Homemade spring rolls are such a fun family dinner that I just had to share! This simple recipe gets the whole family involved with chopping veggies, slicing mango and making peanut sauce. Yum!
We like shrimp but you can substitue with the protein of your choice (chicken or tofu or beef). Give them a try and let me know what you think:
Simple Shrimp Spring Rolls
Rice spring roll papers
1 beet grated
1/2 yellow and red pepper, seeded, thinly sliced
2 large carrots, shredded
1 ripe mango, cut into thin strips
1 large bunch mint leaves
1 large bunch cilantro, cut from stems
Shrimp to serve 4 people
Ginger Peanut Sauce
1/2 cup salted natural peanut butter
1 1/2 Tbsp coconut aminos
2-3 Tbsp raw honey
1/2 lime, juiced
1/2 tsp fresh grated ginger (optional)
hot water to thin
Prep veggies and set aside for easy assembly.
Bring 3 cups water to a boil in a kettle and set aside to cool slightly for cooking rice papers. We cook our rice papers in a rectangular baking dish.
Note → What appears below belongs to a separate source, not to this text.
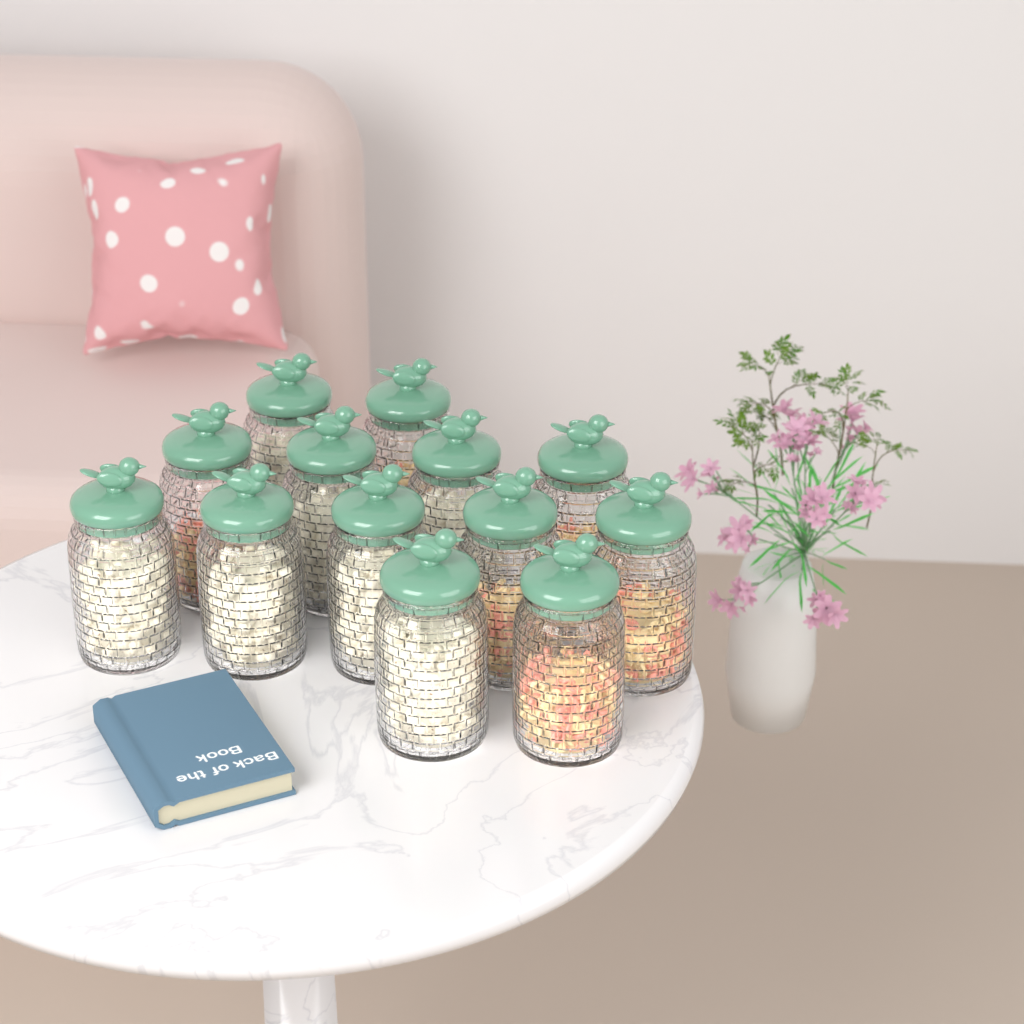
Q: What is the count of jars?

Prepare peanut sauce by adding all ingredients except water to a sauce pan and whisking. Add hot water 1 Tbsp at a time and whisk until desired consistency is reached (should be pourable but thick). Set aside.
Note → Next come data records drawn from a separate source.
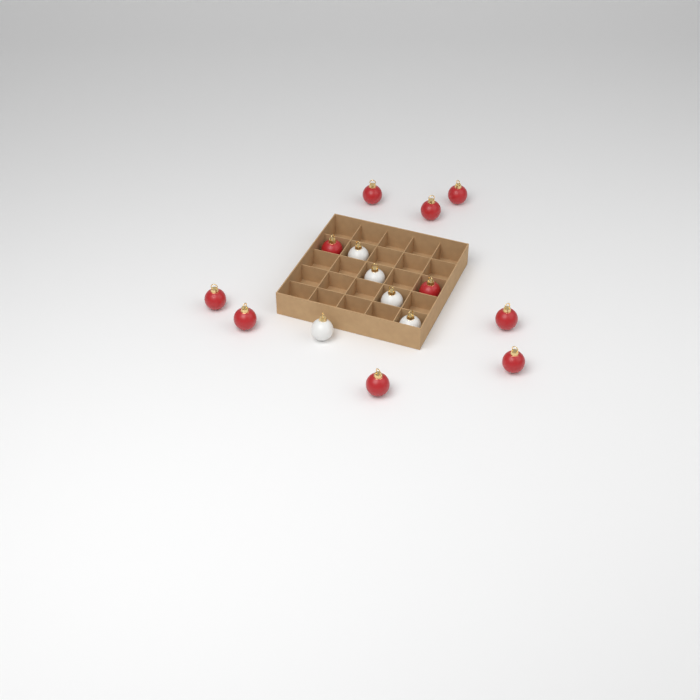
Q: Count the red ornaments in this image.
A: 10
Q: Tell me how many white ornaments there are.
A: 5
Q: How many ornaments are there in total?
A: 15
Add hot water to rectangular baking dish and submerge a rice paper to soften for about 20 seconds. If you let it go too long or if your water is too hot, they will get too fragile to work with.
Once soft, transfer to a clean, slightly damp surface (like a plate), and gently smooth out into a circle.
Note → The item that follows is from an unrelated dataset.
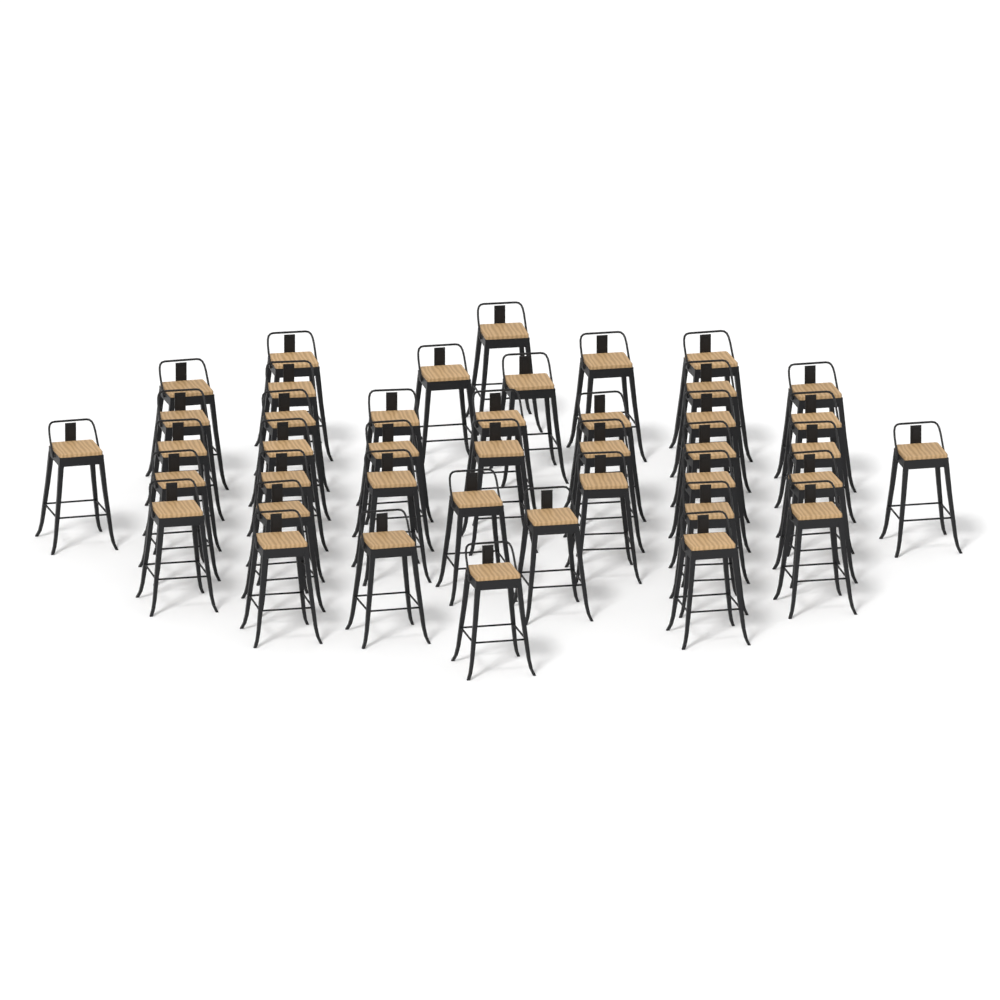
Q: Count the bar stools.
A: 42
Add shrimp, carrots, peppers, mango, beets, and a healthy handful each cilantro and mint (and any other desired fillings). Fold bottom over the fillings, then gently roll over once and fold in the side to seal, then roll until completely sealed. If you make them ahead, place on a serving plate and top with a room temperature damp towel to keep fresh.
Repeat process until all toppings are used. Serve with dipping sauce.